Kepala Eksekutif Pengawas Perilaku Pelaku Usaha Jasa Keuangan, Edukasi, dan Perlindungan Konsumen Otoritas Jasa Keuangan (OJK) Friderica Widyasari menyampaikan bahwa OJK terus mendorong akses layanan keuangan bagi para penyandang disabilitas di Indonesia.
Berdasarkan data Badan Pusat Statistik (BPS) tahun 2020, dari total 22 juta jumlah penyandang disabilitas di Indonesia, hanya sekitar 20 persen yang baru memperoleh akses terhadap layanan keuangan. Masih ada sekitar 17 juta penyandang disabilitas yang belum mendapatkan layanan keuangan.
“(Perluasan akses) itu untuk mendukung supaya yang 22 juta (disabilitas) tadi semuanya Insya Allah punya rekening. Kenapa? Karena kalau mereka bisa terinklusi, mereka sama dengan kita semua, dia bisa punya tabungan, dia bisa dapat kredit, nah kita sudah mendukung juga kredit untuk kaum difabel,” kata Friderica atau yang akrab disapa Kiki saat acara ‘Talkshow dan Nonton Bareng Film ‘Tegar’, di Jakarta, Jumat.

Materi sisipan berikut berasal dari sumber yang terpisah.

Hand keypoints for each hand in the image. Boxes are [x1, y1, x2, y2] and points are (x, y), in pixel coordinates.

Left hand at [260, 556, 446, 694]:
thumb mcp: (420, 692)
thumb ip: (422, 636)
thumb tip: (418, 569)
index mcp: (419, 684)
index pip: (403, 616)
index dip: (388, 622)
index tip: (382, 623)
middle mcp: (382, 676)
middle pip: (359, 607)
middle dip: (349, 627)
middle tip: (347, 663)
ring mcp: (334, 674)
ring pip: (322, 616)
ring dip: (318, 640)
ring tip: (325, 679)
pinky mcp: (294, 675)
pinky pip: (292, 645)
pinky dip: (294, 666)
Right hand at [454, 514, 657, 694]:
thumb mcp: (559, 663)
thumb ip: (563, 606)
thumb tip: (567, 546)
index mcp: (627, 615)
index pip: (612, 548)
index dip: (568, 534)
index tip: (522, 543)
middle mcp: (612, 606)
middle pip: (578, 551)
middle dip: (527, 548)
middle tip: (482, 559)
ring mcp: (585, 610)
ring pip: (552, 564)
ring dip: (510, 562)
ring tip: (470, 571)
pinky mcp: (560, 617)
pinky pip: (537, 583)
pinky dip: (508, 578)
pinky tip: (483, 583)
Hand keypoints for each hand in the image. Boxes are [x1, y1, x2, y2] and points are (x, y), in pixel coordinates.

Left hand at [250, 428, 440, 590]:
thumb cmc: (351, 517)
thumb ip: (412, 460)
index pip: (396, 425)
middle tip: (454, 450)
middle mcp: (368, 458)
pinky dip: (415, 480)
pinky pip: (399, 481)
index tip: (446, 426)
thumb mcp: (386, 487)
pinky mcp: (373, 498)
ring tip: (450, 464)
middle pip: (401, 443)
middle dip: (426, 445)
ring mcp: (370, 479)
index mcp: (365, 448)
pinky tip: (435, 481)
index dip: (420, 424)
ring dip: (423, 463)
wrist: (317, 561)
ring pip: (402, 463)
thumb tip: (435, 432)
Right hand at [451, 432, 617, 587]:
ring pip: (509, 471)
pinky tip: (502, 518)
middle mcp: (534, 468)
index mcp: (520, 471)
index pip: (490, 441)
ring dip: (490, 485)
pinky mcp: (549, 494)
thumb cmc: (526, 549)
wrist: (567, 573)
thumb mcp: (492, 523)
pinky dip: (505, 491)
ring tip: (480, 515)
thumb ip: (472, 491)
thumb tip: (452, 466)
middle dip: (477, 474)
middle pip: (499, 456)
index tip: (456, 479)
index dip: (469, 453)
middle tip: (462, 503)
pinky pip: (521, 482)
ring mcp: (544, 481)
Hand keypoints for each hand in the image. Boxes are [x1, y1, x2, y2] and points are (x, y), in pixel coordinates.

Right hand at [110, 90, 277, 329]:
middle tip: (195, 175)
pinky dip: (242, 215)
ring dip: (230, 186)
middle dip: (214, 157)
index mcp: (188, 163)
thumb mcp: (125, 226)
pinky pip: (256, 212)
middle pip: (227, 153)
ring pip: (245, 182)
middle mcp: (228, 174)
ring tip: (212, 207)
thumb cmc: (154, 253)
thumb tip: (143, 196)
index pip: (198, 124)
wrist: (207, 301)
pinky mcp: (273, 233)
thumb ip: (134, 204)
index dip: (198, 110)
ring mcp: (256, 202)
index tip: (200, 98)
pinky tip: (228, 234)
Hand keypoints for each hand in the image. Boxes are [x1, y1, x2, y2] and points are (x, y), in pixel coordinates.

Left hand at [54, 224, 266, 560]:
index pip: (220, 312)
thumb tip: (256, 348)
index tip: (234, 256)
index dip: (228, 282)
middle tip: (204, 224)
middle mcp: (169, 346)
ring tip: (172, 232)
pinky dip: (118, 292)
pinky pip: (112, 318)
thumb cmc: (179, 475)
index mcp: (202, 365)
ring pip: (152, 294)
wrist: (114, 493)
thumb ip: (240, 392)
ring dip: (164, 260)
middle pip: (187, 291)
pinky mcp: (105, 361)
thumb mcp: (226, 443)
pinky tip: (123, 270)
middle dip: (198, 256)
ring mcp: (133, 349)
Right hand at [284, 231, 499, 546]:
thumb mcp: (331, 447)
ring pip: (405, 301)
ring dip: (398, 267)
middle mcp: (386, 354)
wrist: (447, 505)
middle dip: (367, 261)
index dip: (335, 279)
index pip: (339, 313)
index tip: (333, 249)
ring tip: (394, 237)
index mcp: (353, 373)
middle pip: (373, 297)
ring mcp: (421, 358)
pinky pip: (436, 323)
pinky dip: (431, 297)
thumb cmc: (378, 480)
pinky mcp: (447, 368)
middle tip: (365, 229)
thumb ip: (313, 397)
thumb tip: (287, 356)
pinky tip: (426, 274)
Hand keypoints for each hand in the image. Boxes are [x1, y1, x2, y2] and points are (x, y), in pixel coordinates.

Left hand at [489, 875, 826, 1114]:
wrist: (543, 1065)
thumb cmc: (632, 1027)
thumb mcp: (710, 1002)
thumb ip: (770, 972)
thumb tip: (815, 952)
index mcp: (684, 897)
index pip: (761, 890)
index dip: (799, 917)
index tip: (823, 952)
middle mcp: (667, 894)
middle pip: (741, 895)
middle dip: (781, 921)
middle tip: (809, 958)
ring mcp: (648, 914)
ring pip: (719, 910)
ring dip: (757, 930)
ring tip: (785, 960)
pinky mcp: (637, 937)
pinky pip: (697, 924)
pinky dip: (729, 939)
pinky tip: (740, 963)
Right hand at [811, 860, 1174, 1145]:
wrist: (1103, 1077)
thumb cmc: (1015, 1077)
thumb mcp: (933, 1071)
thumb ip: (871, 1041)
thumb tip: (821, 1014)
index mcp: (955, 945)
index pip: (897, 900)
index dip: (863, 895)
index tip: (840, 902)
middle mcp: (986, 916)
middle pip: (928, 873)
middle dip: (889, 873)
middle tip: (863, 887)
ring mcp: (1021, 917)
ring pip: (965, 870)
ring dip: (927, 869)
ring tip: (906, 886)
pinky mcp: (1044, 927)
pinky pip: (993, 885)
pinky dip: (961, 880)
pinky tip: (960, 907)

Sebagai salah satu upaya, Kiki menjelaskan bahwa OJK telah mengeluarkan Peraturan OJK (POJK) Nomor 22 Tahun 2023 tentang perlindungan konsumen dan masyarakat. Peraturan ini mengharuskan pelaku usaha jasa keuangan untuk menyediakan akses inklusi keuangan bagi penyandang disabilitas.
Ketentuan ini mencakup berbagai penyediaan fasilitas seperti formulir dalam huruf braille, atau akses landai untuk kursi roda di gedung-gedung perkantoran. OJK juga memiliki petunjuk teknis operasional untuk pelaku usaha jasa keuangan (PUJK) guna memastikan penyandang disabilitas memiliki akses yang sama ke layanan keuangan.
“Misalnya formulir pembukaan rekening harus yang ada braille-nya, kemudian fasilitas untuk masuk ke gedungnya itu harus ada yang landai dan lain-lain. Itu kita semua masukkan, dan kita punya what so called petunjuk teknis operasional bagi pelaku usaha jasa keuangan untuk mendukung saudara kita yang difabel ini bisa mempunyai akses yang sama dengan kita semua yang normal untuk punya rekening bank, produk keuangan, dan lain-lain,” ujarnya.
Di samping itu, Kiki menilai para PUJK juga harus memiliki kesadaran sendiri untuk menciptakan lingkungan dan akses yang ramah bagi para penyandang disabilitas.
“Kami mengajak semua pelaku usaha jasa keuangan, baik perbankan, pasar modal, asuransi, dana pensiun, dan lainnya, untuk memastikan no one left behind. Memberikan kesempatan yang sama untuk mengakses inklusi keuangan, meningkatkan kesejahteraan, dan membuka kesempatan kerja di sektor jasa keuangan,” kata Kiki pula.
Lebih lanjut, ia menambahkan bahwa sejauh ini beberapa pelaku usaha jasa keuangan telah menunjukkan upaya luar biasa dalam mendukung inklusi keuangan bagi penyandang disabilitas.
“Contohnya, BNI telah menyediakan fasilitas khusus untuk difabel, termasuk ATM yang ramah disabilitas dan layanan kontak yang melibatkan penyandang disabilitas. Namun, belum semua perusahaan melakukan hal yang sama,” ungkapnya.
Adapun strategi lain juga ditempuh OJK dalam meningkatkan layanan bagi difabel, khususnya layanan digital guna lebih mendorong tingkat inklusi keuangan melalui program strategis “Satu Difabel Satu Rekening”.
Kiki menyebut, dalam implementasi program “Satu Difabel Satu Rekening”, pihaknya telah berkonsultasi dengan Komisi Nasional Disabilitas.
Tak hanya peningkatan pada inklusi keuangan, Kiki menilai program strategis untuk mendorong aspek literasi keuangan masyarakat juga perlu ditingkatkan. Salah satu upaya OJK, yakni menggunakan pemanfaatan teknologi melalui Learning Managment System Edukasi Keuangan (LMSKU) dan Sikapi UangMu yang juga disertai dengan modul ramah disabilitas.
Dalam acara Seremonial Penandatanganan Kerja Sama antara OJK dan Kemenko Perekonomian (2/2), Kiki memaparkan bahwa OJK telah melaksanakan 2.570 edukasi keuangan dengan total 647.968 peserta pada 2023.
Kemudian, para pelaku usaha jasa keuangan (PUJK) sudah menjalankan 2.607 edukasi keuangan dengan 409.284 peserta.